Recent selleck products findings
Investigation into T1D epidemiology has recently focused on several hypotheses. These theories include the role of infections, early childhood diet, vitamin D exposure, environmental pollutants, increased height
velocity, obesity, and insulin resistance in the risk for T1D. Over the past year, the evidence has strengthened for early childhood infections, dietary proteins, and insulin resistance as risk factors
for T1D, but not for vitamin D exposure or environmental pollutants.
Summary
Investigation into the source of the current epidemic of T1D has shed light on several possible causes, but has not provided definitive answers, yet.”

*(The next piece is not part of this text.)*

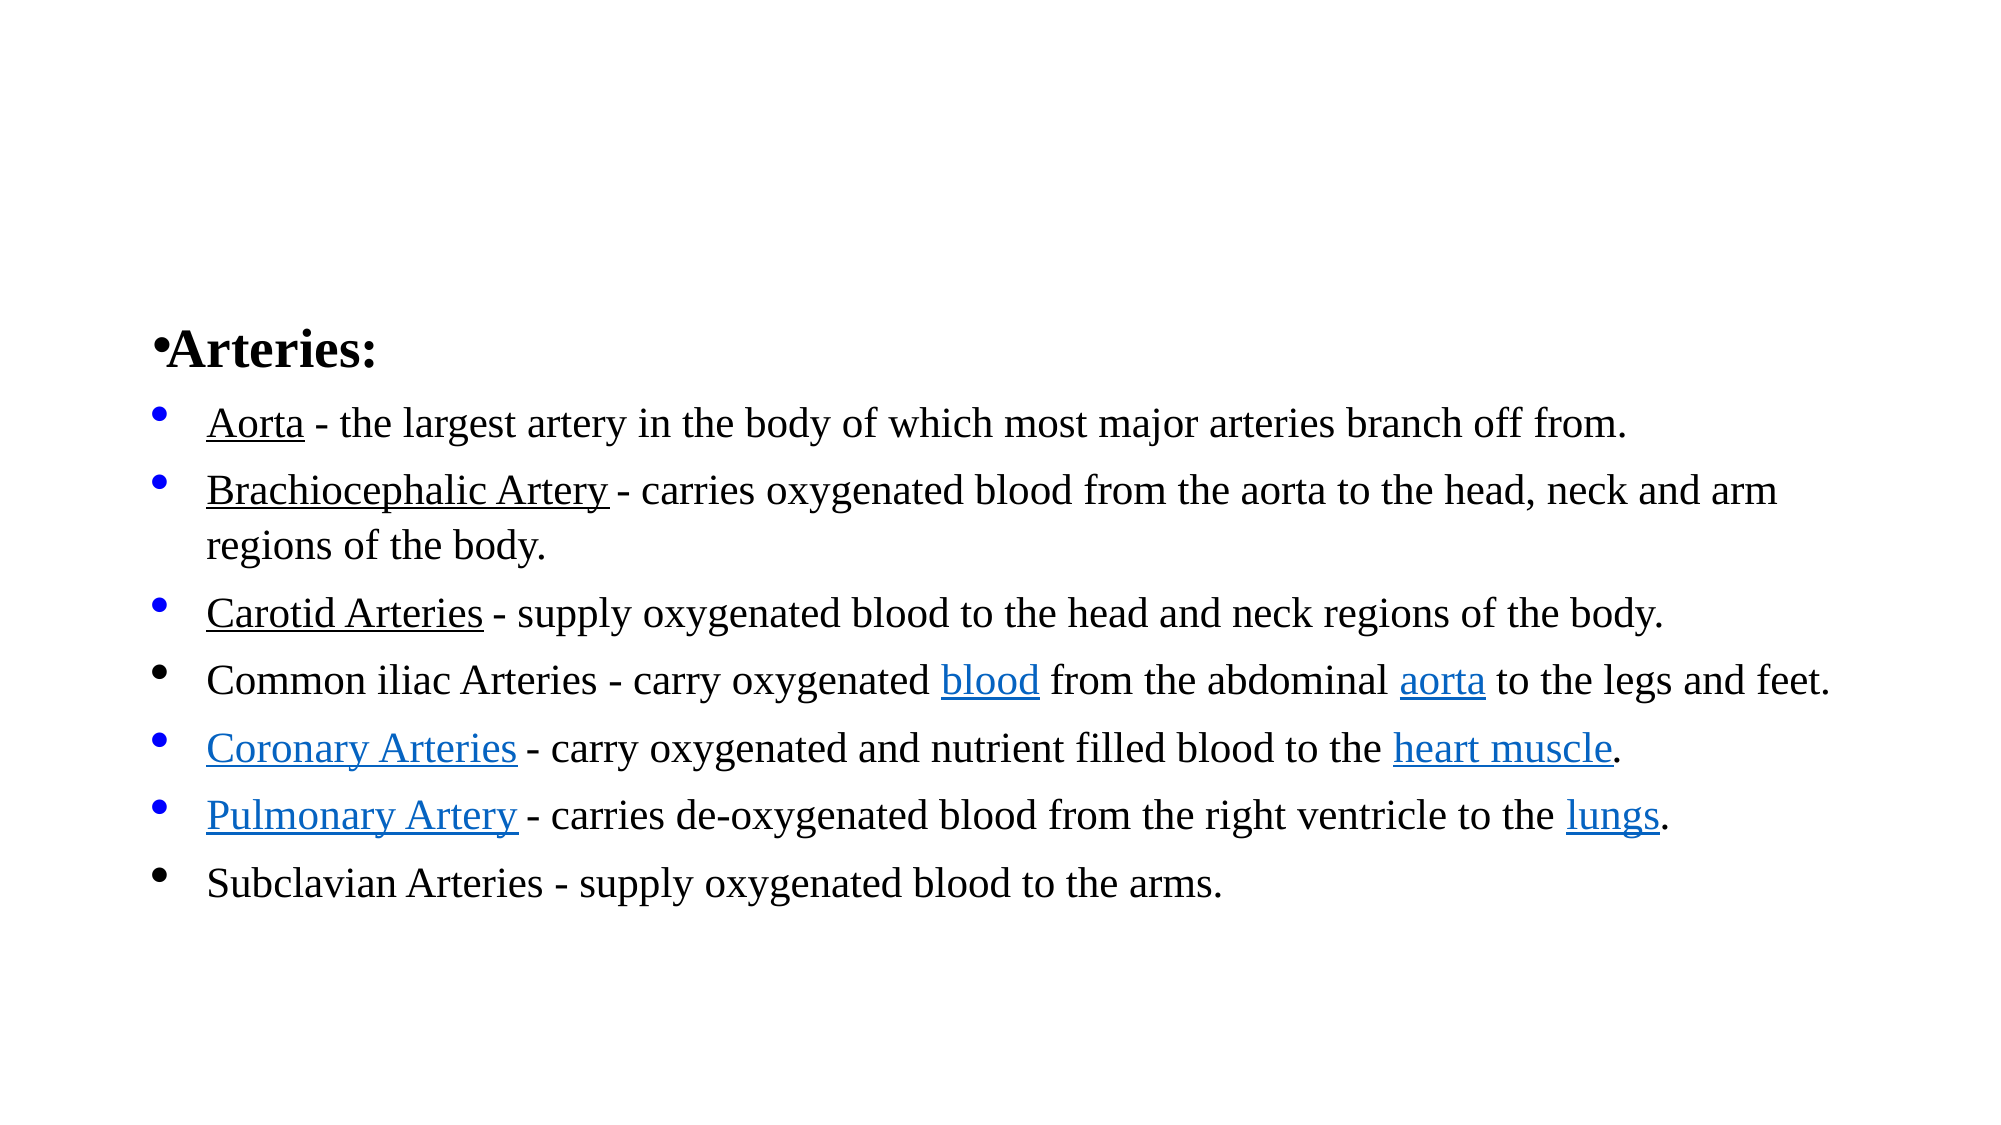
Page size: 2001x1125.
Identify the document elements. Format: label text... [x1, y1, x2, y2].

list Arteries: Aorta - the largest artery in the body of which most major arteries branch off from. Brachiocephalic Artery - carries oxygenated blood from the aorta to the head, neck and arm regions of the body. Carotid Arteries - supply oxygenated blood to the head and neck regions of the body. Common iliac Arteries - carry oxygenated blood from the abdominal aorta to the legs and feet. Coronary Arteries - carry oxygenated and nutrient filled blood to the heart muscle. Pulmonary Artery - carries de-oxygenated blood from the right ventricle to the lungs. Subclavian Arteries - supply oxygenated blood to the arms. [137, 299, 1863, 1014]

“Background and objective:
The expression of Fc receptors for IgG (Fc gamma Rs) on neutrophils, including CD16, CD32 and CD64, may be modulated in response to sepsis. We investigated the expression of Fc gamma Rs on neutrophils and procalcitonin (PCT) find more as biomarkers of sepsis among critically ill patients.
Methods:
This prospective study was conducted in a 24-bed respiratory intensive care unit between July 2007 and June 2008. Critically ill patients requiring mechanical ventilation were enrolled and categorized into three groups: those with systemic inflammatory response syndrome (SIRS), those with severe sepsis and those with septic shock. Expression of Fc gamma hypoxia-inducible factor pathway Rs on neutrophils was quantitatively measured by flow cytometry immediately after enrolment of the patient. Serum PCT levels were also measured. Receiver
operating characteristic (ROC) curves were used to evaluate the performance of Fc gamma R expression and PCT as biomarkers of sepsis.
Results:
Sixty-six patients were enrolled, including 11 with SIRS, 31 with severe sepsis and 24 with septic shock. Nineteen healthy volunteers served as normal controls. CD64 was upregulated, CD16 was downregulated and CD32 remained unchanged during sepsis. CD64 expression and the ratio of CD64/CD16 increased significantly with the severity of sepsis. However, serum PCT levels were not significantly different between SIRS and severe sepsis patients. CD64, CD64/CD16 and PCT all significantly predicted sepsis, septic shock and bacteraemia. As assessed using ROC curves, CD64 was better than PCT for differentiating SIRS from severe sepsis and septic shock. CD64 and CD64/CD16 were associated with mortality.
Conclusions:
CD64 and CD16 were differentially modulated by sepsis. CD64, CD64/CD16 and PCT may be biomarkers of sepsis. CD64 was better than PCT for identifying patients who required treatment with antibiotics.